### Selected text

**********

The editorial was pulled not because it was factually inaccurate or used inappropriate language, but because it's nature was self-deprecating. Though this editorial may have been self-depricating to the printed page and to the tradition of it as we have come to know it so far it is - in fact - a matter of actual events that are occurring as we speak.
I have grown up with comics on Sunday mornings. I've come to love getting ink smudges on my fingers from combing through the paper. I love searching the internet for news but it doesn't come close to holding a sudoku in my hands or folding the page containing the crossword into quarters. I need the smell of ink in the morning as much as I need the smell of coffee or orange juice. There is something of a visceral osmosis that occurs from holding the front page and taking in the printed pictures, the headlines, and the saw-toothed edges of the page. Newspapers are my life, and I love the printed page.

**********

### Provided records
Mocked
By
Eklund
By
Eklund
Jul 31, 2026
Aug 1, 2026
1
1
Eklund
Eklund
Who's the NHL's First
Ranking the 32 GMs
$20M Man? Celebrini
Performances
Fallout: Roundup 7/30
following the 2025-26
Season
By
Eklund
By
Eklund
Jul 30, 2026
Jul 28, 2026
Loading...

**********

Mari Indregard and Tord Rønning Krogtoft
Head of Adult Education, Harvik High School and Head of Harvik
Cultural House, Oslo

**********

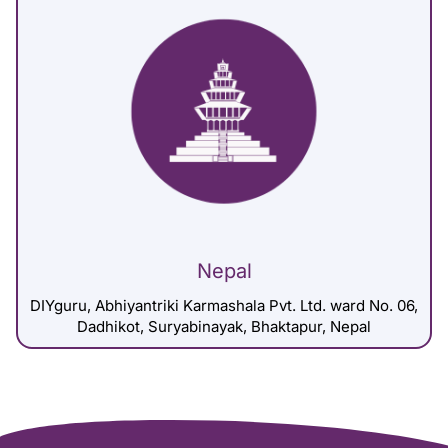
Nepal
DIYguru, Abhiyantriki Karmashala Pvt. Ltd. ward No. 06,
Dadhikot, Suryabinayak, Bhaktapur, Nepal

**********

### Instruction 1
Print the part of the newspaper piece that begins with the words "I have grown" and ends after "the printed page.".
### Instruction 2
Translate this sentence from the newspaper piece into Spanish: "Newspapers are my life, and I love the printed page."
### Instruction 3
Write the next part of the newspaper piece, starting after its last sentence.
The data is separate from the newspaper piece.

### Response 1
I have grown up with comics on Sunday mornings. I've come to love getting ink smudges on my fingers from combing through the paper. I love searching the internet for news but it doesn't come close to holding a sudoku in my hands or folding the page containing the crossword into quarters. I need the smell of ink in the morning as much as I need the smell of coffee or orange juice. There is something of a visceral osmosis that occurs from holding the front page and taking in the printed pictures, the headlines, and the saw-toothed edges of the page. Newspapers are my life, and I love the printed page.

### Response 2
Los periódicos son mi vida, y amo la página impresa.

### Response 3
That said, it would take an incredible amount of ignorance, arrogance, and narrow vision to dismiss the massive trends sweeping printed media, namely the hard times that our fellow media members are experiencing at papers like the Chicago Tribune, LA Times, and Christian Science Monitor. We don't welcome them, we don't like them, quite obviously, but the fact of the matter is this; news is moving to electronic format and away from the tradition of the major daily. Is it sad? Surely. But it's hard fact, and to deny that fact is simply dishonest.
Neal Schuett has written a solid editorial that discusses some of these changes, and I was made aware of the fact that it will not be running well after deadline Thursday night. This is not my decision, and I have unsuccessfully appealed it, and will continue those efforts as I think ignoring editorial content and/or news because we (as professionals) do not care for it's intonations is completely against what journalism is about.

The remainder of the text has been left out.